Brendan Amaris, Staff Writer

This school year, BSM juniors were given the opportunity to take an ACT prep class once a week during the school day instead of having to sign up for a class on a Saturday outside of school. Students had the class for an hour every block day and were given ACT prep books. Two different ACT instructors from Breakaway Testing Minnesota took turns teaching throughout the eleven weeks. One taught math and science, while the other taught the reading, English, and writing courses.

Some weeks, students were assigned homework to do for the next week—which usually was a practice test—and these were very helpful if students took advantage of them. Students were asked to set a timer for 45 minutes and take the tests at home. Then they would find out what score they got at the next session. This was helpful for most students.

During class, there were some notes on the subject and usually a practice test or different sections taken from real ACT tests. Students were also timed while doing this and then scored at the end. This gave most students a general idea of what they were good at and what they needed to work on for the actual ACT.

The idea for the class was well thought out, and there wasn’t too much-added work for students in what was already a busy junior year. The problems came with putting all the students in one room, which didn’t really make sense because not all students were in the same situation.
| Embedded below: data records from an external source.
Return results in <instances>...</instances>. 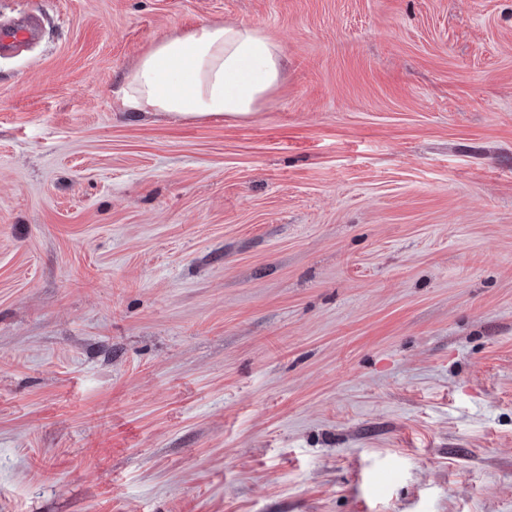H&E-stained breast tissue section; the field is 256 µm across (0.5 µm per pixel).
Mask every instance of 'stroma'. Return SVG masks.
Listing matches in <instances>:
<instances>
[{
  "label": "stroma",
  "instance_id": "stroma-1",
  "mask_svg": "<svg viewBox=\"0 0 512 512\" xmlns=\"http://www.w3.org/2000/svg\"><path fill=\"white\" fill-rule=\"evenodd\" d=\"M0 512H512V0H0ZM261 28L246 119L119 111ZM39 34V22L35 17H28L0 30V52L11 51L19 43L35 39ZM280 78V46L259 27L204 21L142 55L119 100L135 115L243 118L259 110Z\"/></svg>",
  "mask_w": 512,
  "mask_h": 512
}]
</instances>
Some students may have already taken the ACT once and wanted to work on a specific subject. Further, some students didn’t get an idea for what their real test scores would be because they would actually have extended time on the real ACT. The ACT instructors assumed everyone would have the same amount of time and didn’t accommodate the various different needs of students. And because of the class size, students couldn’t slow down to focus on one subject or topic they were confused on; if you slowed down to try and figure something specific out, you would fall behind.

The class sizes should have been smaller and divided into students with extended time and students without extended time. That would have allowed students to focus on what they needed to improve on more. They would have also had more chances to ask questions if they needed to.

The intentions for the class was great, but next year the class should be approached with a little more thoughtfulness and consideration.